• Task brief: Which of the lines below contain the string "mlhy"? Pull each one out of the data.

+++ Extracted information

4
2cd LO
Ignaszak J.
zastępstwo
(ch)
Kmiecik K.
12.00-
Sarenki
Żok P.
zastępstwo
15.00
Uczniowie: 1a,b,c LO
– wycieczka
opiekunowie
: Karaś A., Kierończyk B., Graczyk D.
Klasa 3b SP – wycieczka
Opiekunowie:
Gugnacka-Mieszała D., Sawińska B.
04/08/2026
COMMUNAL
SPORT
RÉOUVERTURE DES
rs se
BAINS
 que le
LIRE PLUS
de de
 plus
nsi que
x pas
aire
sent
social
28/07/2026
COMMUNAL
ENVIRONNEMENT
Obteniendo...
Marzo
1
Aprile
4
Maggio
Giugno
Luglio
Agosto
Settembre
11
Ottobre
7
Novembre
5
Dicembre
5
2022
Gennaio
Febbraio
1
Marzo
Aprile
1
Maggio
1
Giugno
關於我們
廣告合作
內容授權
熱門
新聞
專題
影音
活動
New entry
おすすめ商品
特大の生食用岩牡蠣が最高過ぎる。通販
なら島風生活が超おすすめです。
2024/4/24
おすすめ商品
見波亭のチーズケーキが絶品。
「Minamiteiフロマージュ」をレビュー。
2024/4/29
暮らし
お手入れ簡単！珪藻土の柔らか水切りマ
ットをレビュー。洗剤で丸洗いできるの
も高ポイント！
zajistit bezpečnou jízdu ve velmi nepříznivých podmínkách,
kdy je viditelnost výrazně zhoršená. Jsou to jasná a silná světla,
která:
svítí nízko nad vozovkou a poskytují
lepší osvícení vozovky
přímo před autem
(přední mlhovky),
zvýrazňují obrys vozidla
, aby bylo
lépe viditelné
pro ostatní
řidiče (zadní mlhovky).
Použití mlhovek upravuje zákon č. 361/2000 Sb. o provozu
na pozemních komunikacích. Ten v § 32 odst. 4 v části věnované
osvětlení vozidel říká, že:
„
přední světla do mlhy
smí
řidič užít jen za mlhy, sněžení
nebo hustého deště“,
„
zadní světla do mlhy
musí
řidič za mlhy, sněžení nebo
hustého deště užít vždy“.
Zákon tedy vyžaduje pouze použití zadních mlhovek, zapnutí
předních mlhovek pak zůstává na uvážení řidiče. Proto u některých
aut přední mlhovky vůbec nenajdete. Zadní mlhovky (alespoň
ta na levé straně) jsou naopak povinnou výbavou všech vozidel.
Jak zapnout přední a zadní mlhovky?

++++++

• Answer to the problem:
přední světla do mlhy
řidič užít jen za mlhy, sněžení
zadní světla do mlhy
řidič za mlhy, sněžení nebo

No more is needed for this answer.